NEW YORK—The U.S. Department of Labor on Dec. 11 finalized a rule requiring pension funds to vote on shareholder proposals only when there is an economic reason, a change that would curb investors from casting their ballots on many corporate proxies.
The new rule is the latest from the Trump administration targeting investments focusing on environmental, social, and governance (ESG) factors.
Last month, the Department of Labor finalized a rule clarifying that pensions must put retirees’ financial interests first when allocating investments, rather than other concerns such as climate change or racial justice.
The rule “makes clear” that pension fund managers don’t have to vote every corporate proxy, said Jeanne Klinefelter Wilson, acting assistant secretary at the Department of Labor, on a Dec. 11 call.
“This rule sets appropriate guidelines … to ensure that fiduciaries keep their eyes focused on the financial interest” of pension fund beneficiaries, Klinefelter Wilson said.

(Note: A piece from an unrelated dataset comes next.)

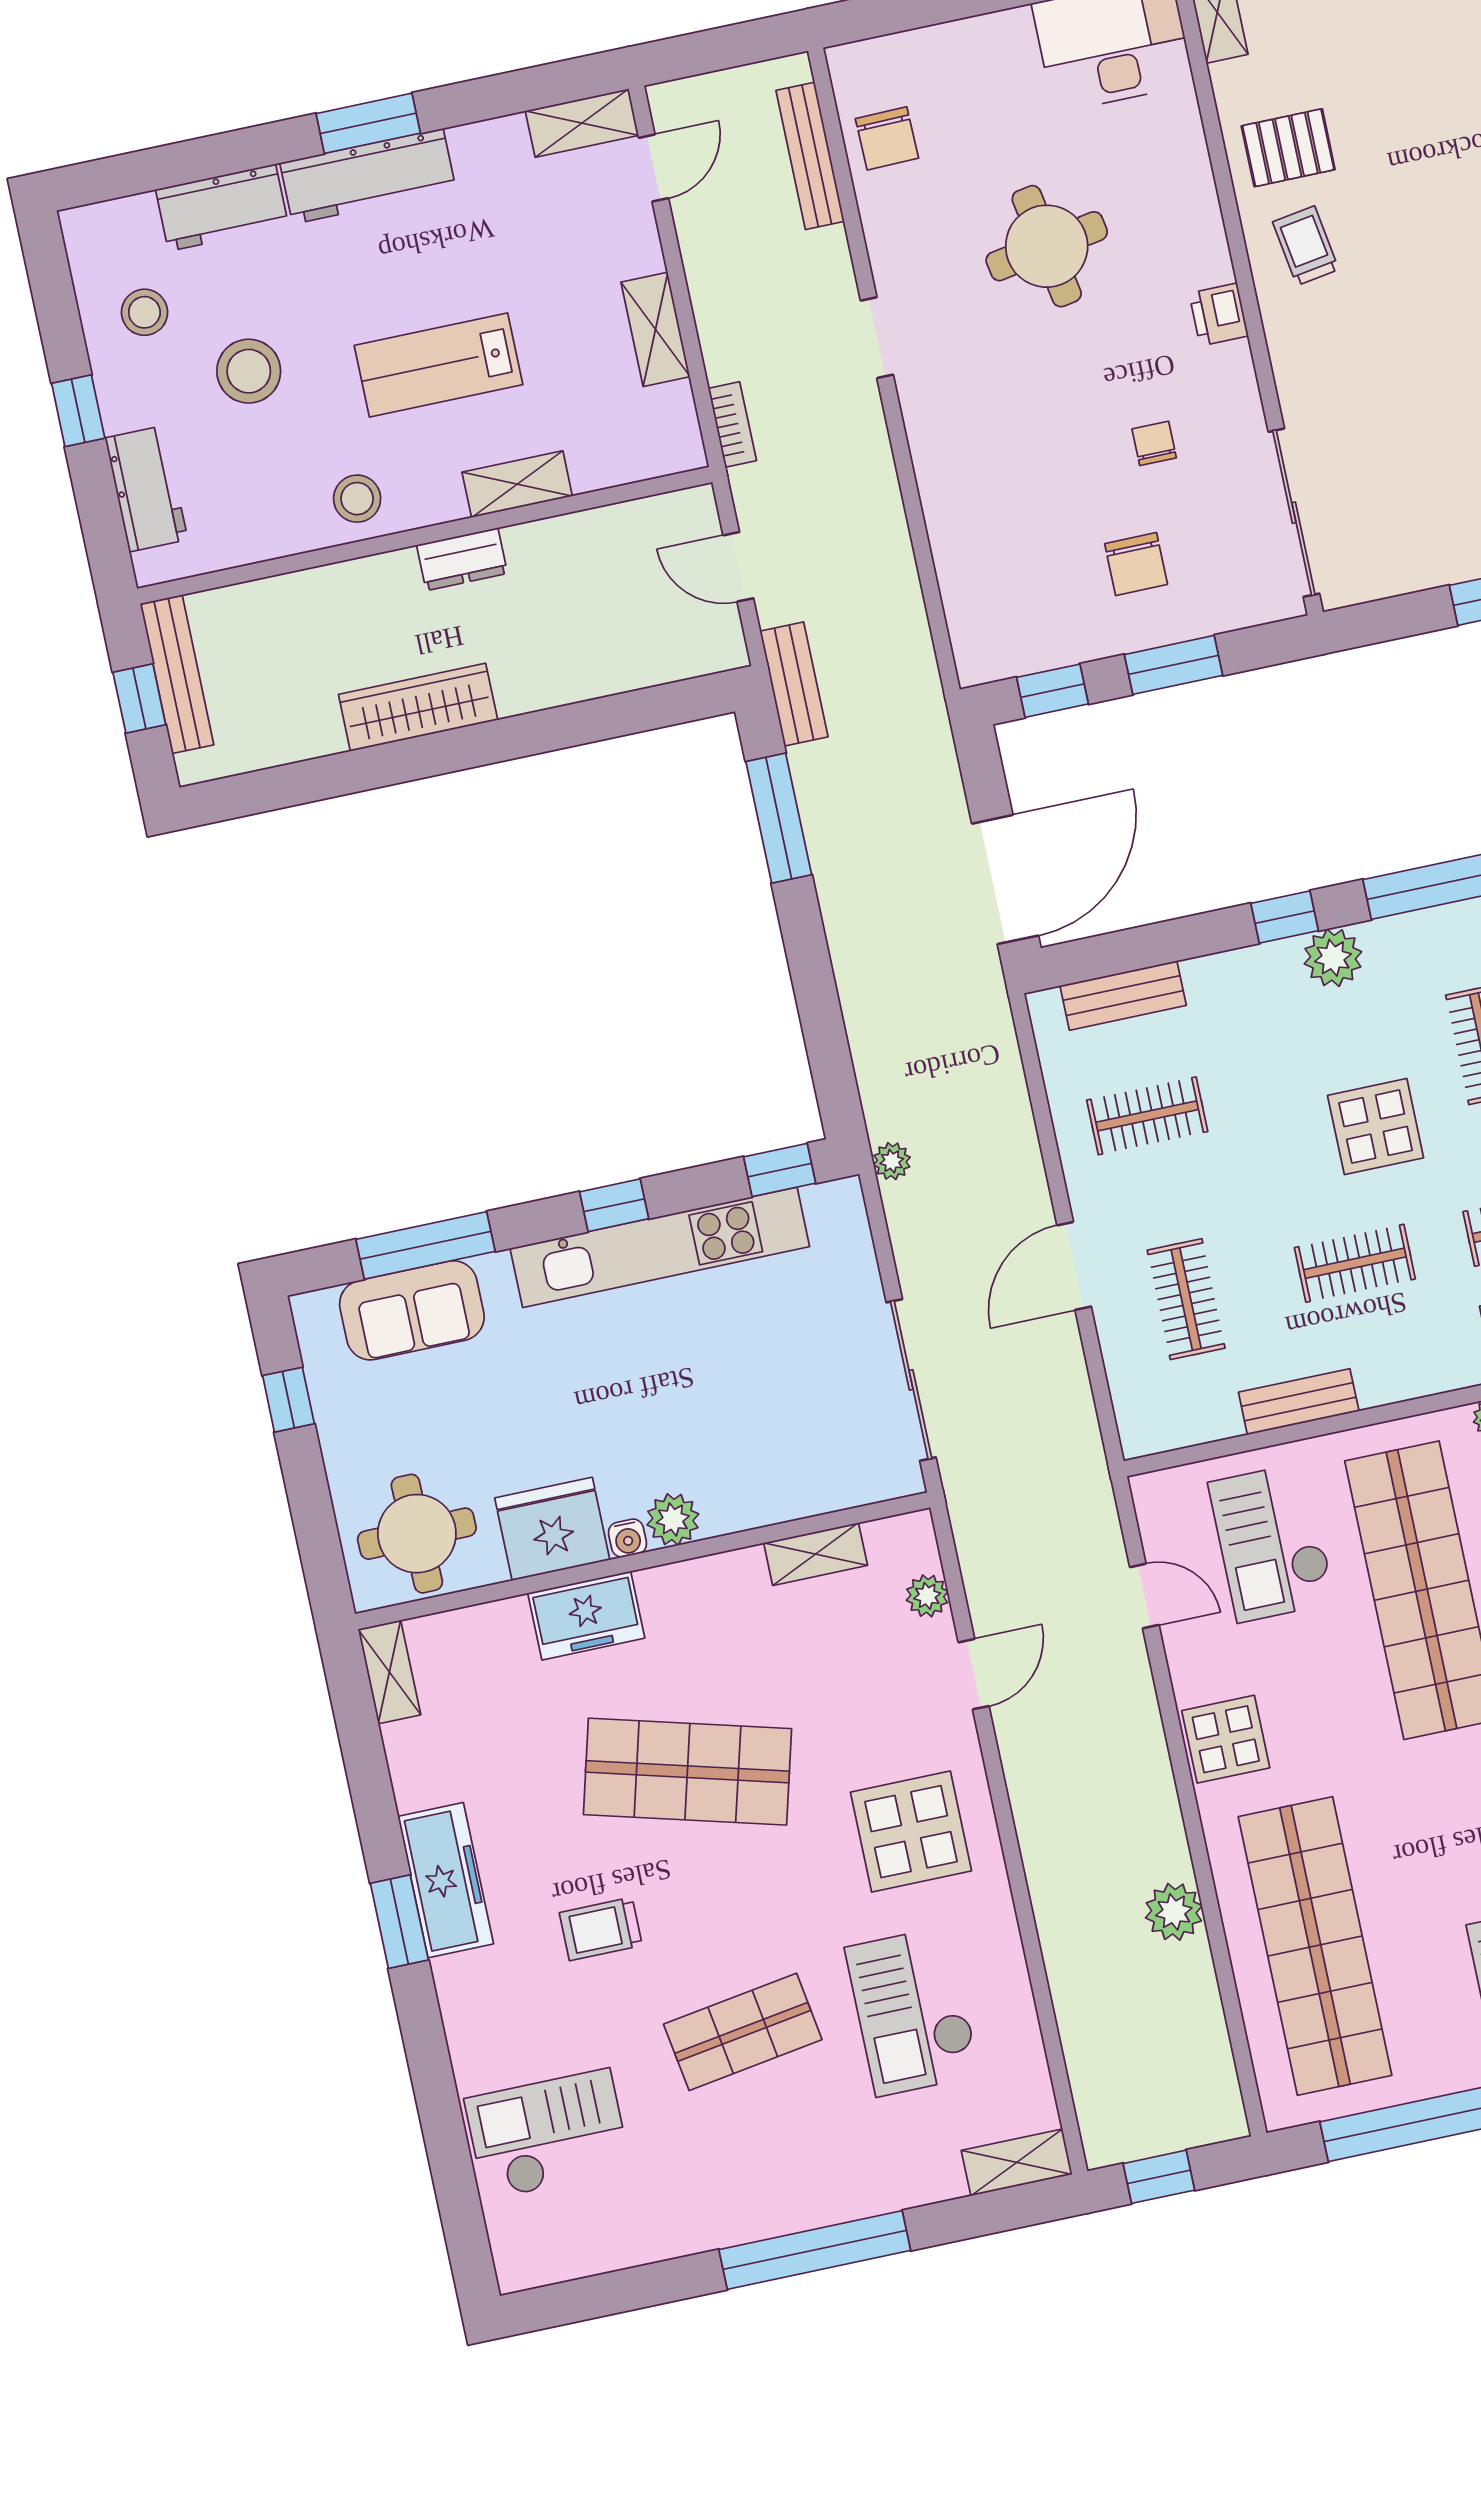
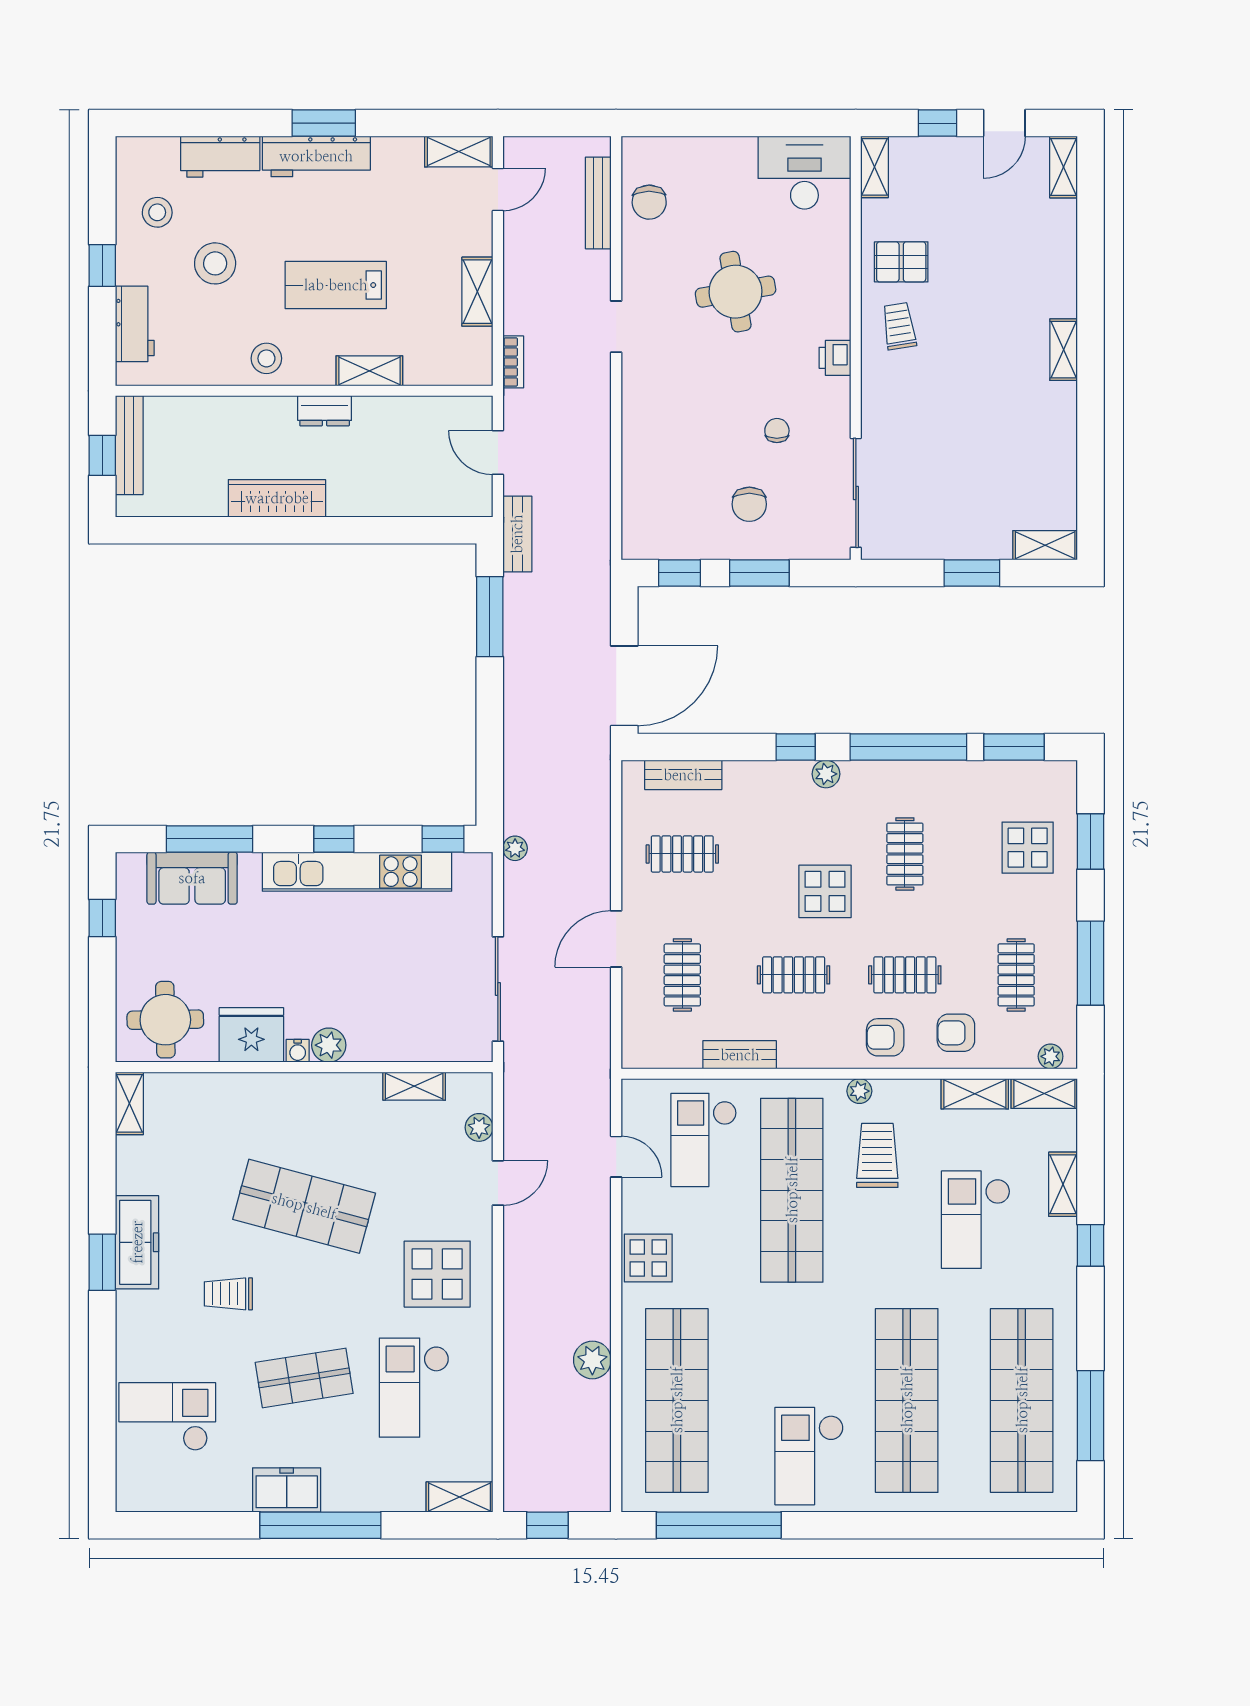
plant: (1333, 958) -> (826, 774), width x0.73, depth x0.73
freezer: (586, 1616) -> (287, 1490), moved, turned 180

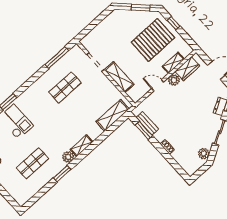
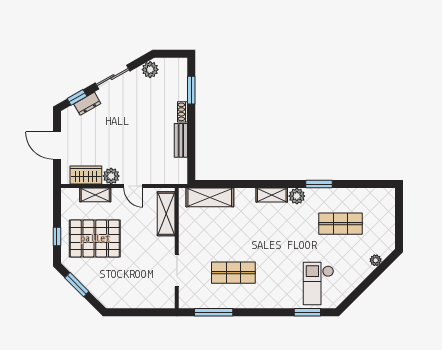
shelving: (119, 77) -> (166, 214), moved
bench: (147, 123) -> (181, 140), moved
window: (144, 130) -> (191, 90), moved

The Department of Labor’s move to rein in voting comes as shareholder initiatives on topics such as climate change have gained more backing.
Legislators are already gearing up to try to overturn the rules in January. U.S. Sen. Tammy Baldwin (D-Wis.) on Dec. 11 announced proposed legislation that would reverse it and give additional control to workers in how the shares in their retirement plans are voted.
Her office in prepared materials stated, “It is clear that the Department of Labor wrote this rule to prevent workers from using their voices to influence public companies.”
Senior Department of Labor officials said that the rule was substantially changed from the proposal in August to a more “principles-based approach” aimed to reduce the cost burden for fund managers.
Tom Quaadman, an executive at the U.S. Chamber of Commerce, applauded the rule, saying it will “ensure proxy voting follows a transparent and unconflicted process.”